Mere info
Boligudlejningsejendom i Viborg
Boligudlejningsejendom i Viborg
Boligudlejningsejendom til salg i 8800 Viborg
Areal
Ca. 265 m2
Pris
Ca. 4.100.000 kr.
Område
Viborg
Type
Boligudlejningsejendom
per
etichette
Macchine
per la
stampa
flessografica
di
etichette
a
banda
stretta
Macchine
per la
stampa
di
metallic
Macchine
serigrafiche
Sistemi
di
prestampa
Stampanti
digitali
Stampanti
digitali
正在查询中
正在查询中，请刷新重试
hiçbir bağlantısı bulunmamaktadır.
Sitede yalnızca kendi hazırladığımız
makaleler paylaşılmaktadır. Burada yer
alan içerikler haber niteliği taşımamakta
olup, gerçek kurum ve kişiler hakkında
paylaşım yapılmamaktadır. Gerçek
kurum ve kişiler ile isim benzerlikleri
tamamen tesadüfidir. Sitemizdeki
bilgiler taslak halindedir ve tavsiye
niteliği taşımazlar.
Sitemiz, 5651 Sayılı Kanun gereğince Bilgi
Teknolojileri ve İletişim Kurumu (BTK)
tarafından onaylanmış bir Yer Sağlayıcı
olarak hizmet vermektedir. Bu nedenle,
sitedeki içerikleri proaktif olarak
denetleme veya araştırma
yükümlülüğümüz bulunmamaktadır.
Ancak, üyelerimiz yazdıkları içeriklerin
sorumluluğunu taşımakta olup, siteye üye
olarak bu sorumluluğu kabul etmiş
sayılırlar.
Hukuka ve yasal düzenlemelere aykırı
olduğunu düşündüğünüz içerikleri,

..........

### WHAT NEEDS TO BE DONE
Copy every line of the records above character for character, keeping each line break where it falls.

### RESULT OF THE EXERCISE
Mere info
Boligudlejningsejendom i Viborg
Boligudlejningsejendom i Viborg
Boligudlejningsejendom til salg i 8800 Viborg
Areal
Ca. 265 m2
Pris
Ca. 4.100.000 kr.
Område
Viborg
Type
Boligudlejningsejendom
per
etichette
Macchine
per la
stampa
flessografica
di
etichette
a
banda
stretta
Macchine
per la
stampa
di
metallic
Macchine
serigrafiche
Sistemi
di
prestampa
Stampanti
digitali
Stampanti
digitali
正在查询中
正在查询中，请刷新重试
hiçbir bağlantısı bulunmamaktadır.
Sitede yalnızca kendi hazırladığımız
makaleler paylaşılmaktadır. Burada yer
alan içerikler haber niteliği taşımamakta
olup, gerçek kurum ve kişiler hakkında
paylaşım yapılmamaktadır. Gerçek
kurum ve kişiler ile isim benzerlikleri
tamamen tesadüfidir. Sitemizdeki
bilgiler taslak halindedir ve tavsiye
niteliği taşımazlar.
Sitemiz, 5651 Sayılı Kanun gereğince Bilgi
Teknolojileri ve İletişim Kurumu (BTK)
tarafından onaylanmış bir Yer Sağlayıcı
olarak hizmet vermektedir. Bu nedenle,
sitedeki içerikleri proaktif olarak
denetleme veya araştırma
yükümlülüğümüz bulunmamaktadır.
Ancak, üyelerimiz yazdıkları içeriklerin
sorumluluğunu taşımakta olup, siteye üye
olarak bu sorumluluğu kabul etmiş
sayılırlar.
Hukuka ve yasal düzenlemelere aykırı
olduğunu düşündüğünüz içerikleri,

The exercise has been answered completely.